Liability concerns intensify when considering the degree of automation involved. While MiFID II does not explicitly prohibit fully automated advice, it assumes a level of human oversight sufficient to detect errors, market anomalies or client vulnerability. A robo-adviser operating without meaningful human control may expose firms to heightened regulatory and civil liability, particularly where significant losses occur.
These constraints are reinforced by the EU Artificial Intelligence Act (Regulation (EU) 2024/1689), which introduces a horizontal framework governing the use of AI across sectors. Robo-advisory systems used in investment decision-making are likely to be classified as high-risk AI systems, due to their potential impact on individuals’ financial interests. This classification imposes strict obligations relating to risk management, data
governance, documentation and monitoring. Importantly, the AI Act does not replace
MiFID II; it operates alongside it, adding a new layer of compliance and, potentially, a new source of liability.
From a Romanian law perspective, this creates a convergence of regulatory responsibilities.
Failure in model governance, inadequate human oversight or biased training data
may trigger not only supervisory sanctions from the ASF, but also contractual and non-
contractual liability under the Romanian civil code.

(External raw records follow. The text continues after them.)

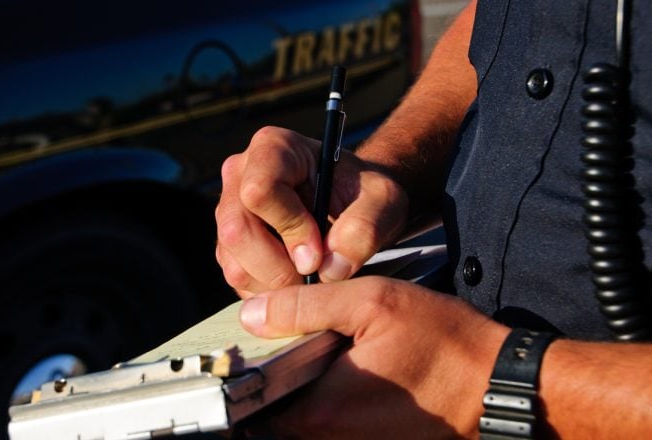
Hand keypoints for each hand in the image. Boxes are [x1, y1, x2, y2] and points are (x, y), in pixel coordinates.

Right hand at [215, 126, 408, 295]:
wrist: (353, 206)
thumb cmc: (364, 194)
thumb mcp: (383, 202)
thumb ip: (365, 228)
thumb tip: (330, 268)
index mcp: (273, 148)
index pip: (260, 190)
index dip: (290, 227)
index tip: (320, 250)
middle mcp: (240, 174)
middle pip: (237, 231)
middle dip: (279, 267)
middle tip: (316, 276)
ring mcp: (229, 211)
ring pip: (234, 263)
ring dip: (276, 286)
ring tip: (311, 279)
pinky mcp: (228, 245)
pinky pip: (237, 280)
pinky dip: (269, 294)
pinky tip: (298, 283)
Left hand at [237, 276, 508, 438]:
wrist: (498, 384)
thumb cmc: (445, 344)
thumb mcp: (373, 303)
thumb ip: (305, 307)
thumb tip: (251, 314)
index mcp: (323, 409)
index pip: (254, 402)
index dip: (248, 369)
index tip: (254, 346)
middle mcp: (332, 438)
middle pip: (274, 413)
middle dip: (276, 377)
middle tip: (290, 339)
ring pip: (302, 419)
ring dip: (302, 386)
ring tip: (321, 349)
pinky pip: (330, 422)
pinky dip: (328, 396)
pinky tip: (347, 366)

The AI Act makes it increasingly difficult to argue that algorithmic outcomes are unforeseeable or uncontrollable.
Data protection obligations under GDPR add another layer of limitation. Robo-advisers rely heavily on personal data for profiling and decision-making, and fully automated investment decisions may engage Article 22 GDPR where decisions are based solely on automated processing (including profiling). In such cases, clients have safeguards including the right to request human intervention, to express their point of view, and to contest the decision. Investment firms and banks providing robo-adviser services must ensure that data processing is lawful, proportionate and transparent, and that alternative or behavioural data is used responsibly.
Moreover, the use of alternative or behavioural data raises questions of proportionality and purpose limitation. From a liability standpoint, excessive or insufficiently justified data processing may expose firms to enforcement action by data protection authorities, as well as reputational damage in a highly trust-sensitive market such as private banking.
In practice, the combined effect of MiFID II, GDPR and the AI Act is not to prohibit robo-advisers, but to discipline their use. Romanian law permits innovation, but only where it is accompanied by robust governance, transparency and accountability mechanisms. Firms cannot outsource legal responsibility to algorithms, nor can they rely on technology to shield them from liability. Robo-advisers are legally permitted in Romania, but only when offered by authorised institutions with the appropriate MiFID II licences. Technology may automate investment decisions, but legal responsibility remains firmly with the institutions.